> _Exercise text_
━━━━━━
In addition to the uses people have mentioned, Latin and Greek still retain a lot of the prestige they have had for a very long time.

Western civilization is largely thought to stem from the Roman/Latin and Greek cultures, and at various points in history, (what we’d now call) Westerners looked back to Roman and Greek cultures to reinforce their own. Everything from legal systems, religious doctrines, science and technology, and even architecture, is directly or indirectly influenced by these.

As far as language goes, this prestige meant that it was more prestigious to use Latin and Greek-based words than to use an English one. When grammar mavens started to write self-help books to help the rising merchant class speak and write more like the prestigious nobles, they deliberately wrote style rules that made English more like Latin and Greek.
━━━━━━
> _Data below_
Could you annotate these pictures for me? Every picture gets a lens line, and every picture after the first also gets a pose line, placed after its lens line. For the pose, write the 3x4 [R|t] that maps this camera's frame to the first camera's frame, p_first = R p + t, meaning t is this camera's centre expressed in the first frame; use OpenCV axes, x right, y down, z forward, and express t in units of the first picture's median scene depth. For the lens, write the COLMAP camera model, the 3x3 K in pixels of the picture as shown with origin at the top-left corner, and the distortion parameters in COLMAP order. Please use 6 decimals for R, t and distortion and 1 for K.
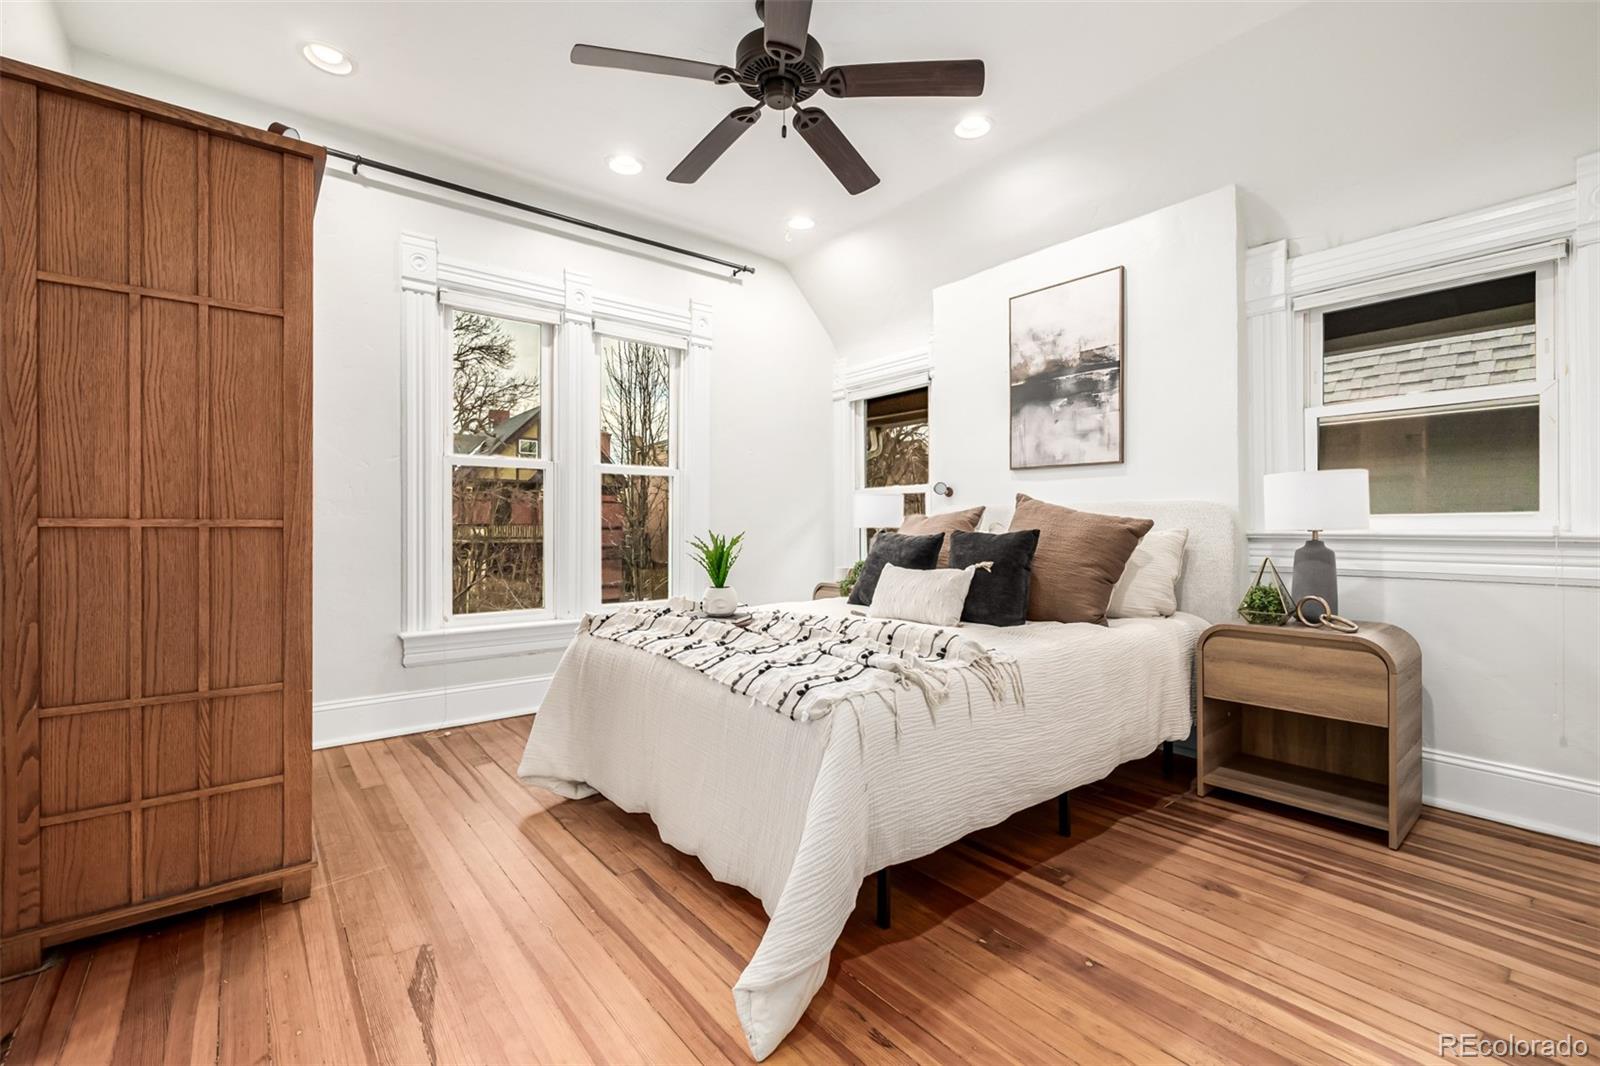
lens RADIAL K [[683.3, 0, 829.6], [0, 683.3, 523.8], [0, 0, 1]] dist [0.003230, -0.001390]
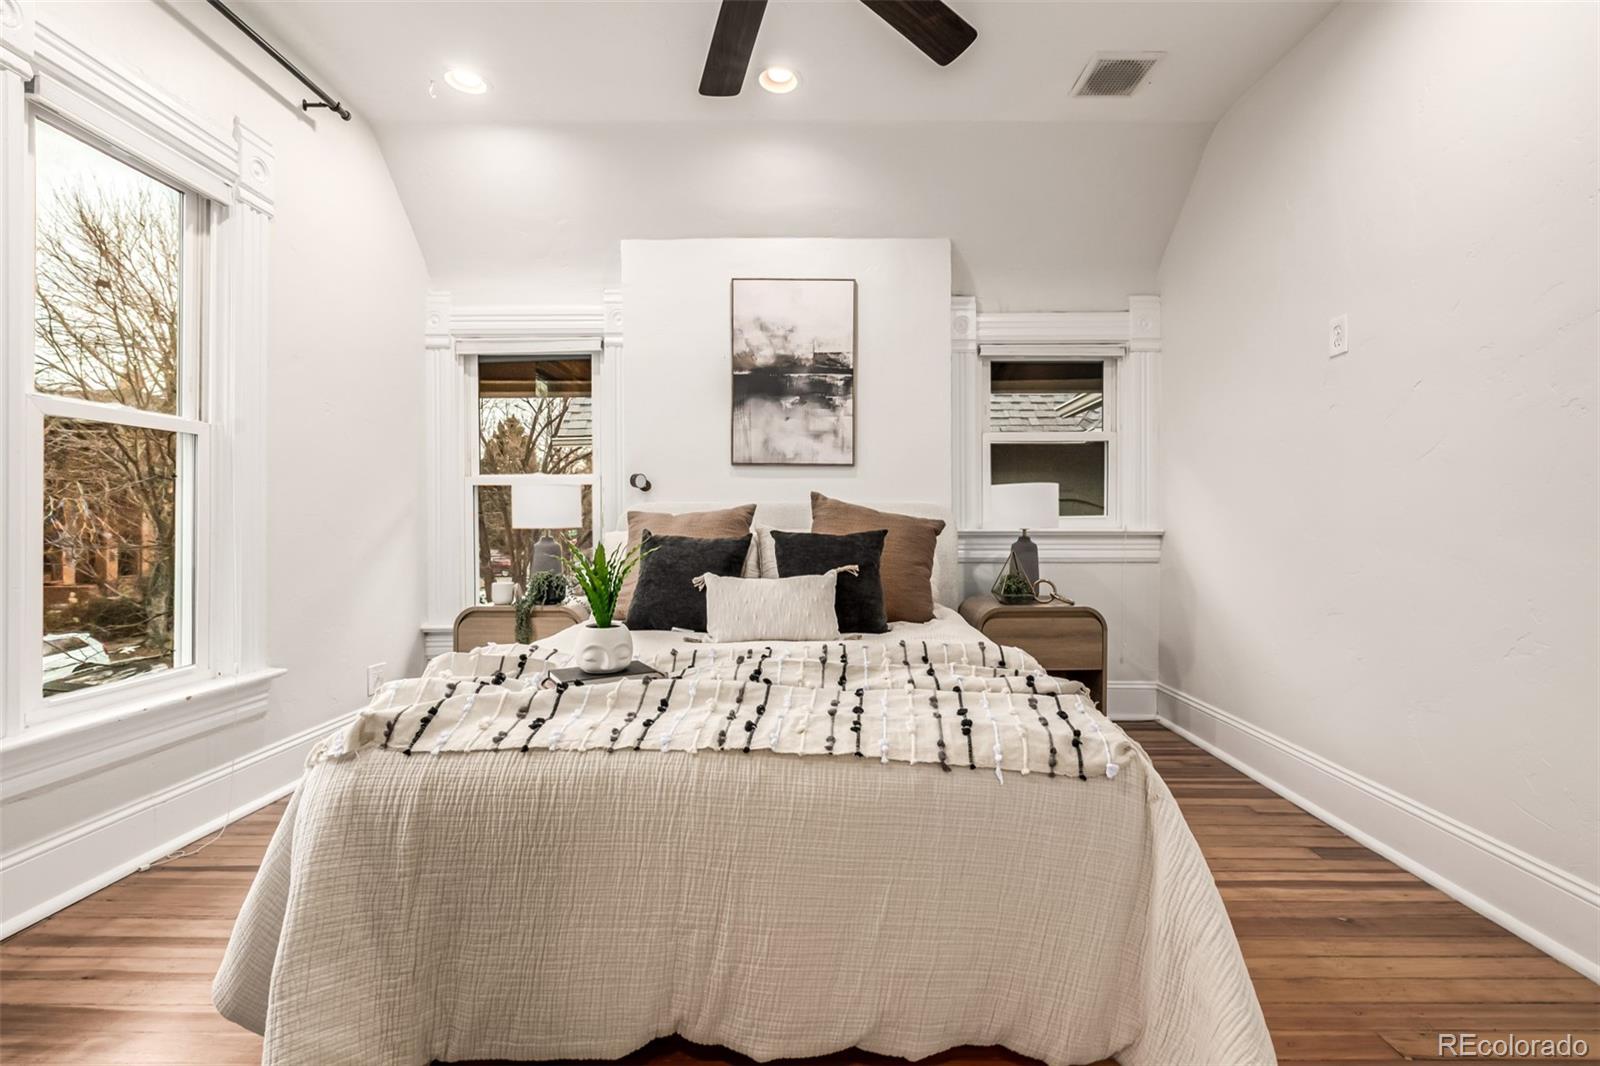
━━━━━━
> _Work order 1_
Transcribe the text on the prestige of Latin and Greek between "As far as language" and "Latin and Greek.", inclusive.
> _Work order 2_
Go on with the text on the prestige of Latin and Greek, picking up after its final sentence.

> _Answer space 1_
As far as language goes, this prestige meant that it was more prestigious to use Latin and Greek-based words than to use an English one. When grammar mavens started to write self-help books to help the rising merchant class speak and write more like the prestigious nobles, they deliberately wrote style rules that made English more like Latin and Greek.

> _Answer space 2_
As our modern education systems developed in the early 1800s, the creators were heavily influenced by the prestige and centrality of Roman/Latin and Greek cultures. So this prestige continued a very long time, especially as the English style got taught to generation after generation. As college men founded social academic clubs, they naturally adopted some of that prestige for their endeavors, describing the clubs with a latin term (fraternities) and giving them names rooted in Greek lettering (Phi Beta Kappa, etc). As women’s colleges popped up they naturally did likewise.

That prestige has dimmed considerably with the rise of the study of economics and business (mid 19th century), the rise of anthropology and social science (20th century), and the importance in academia of science and technology (19th and 20th c). But it lingers.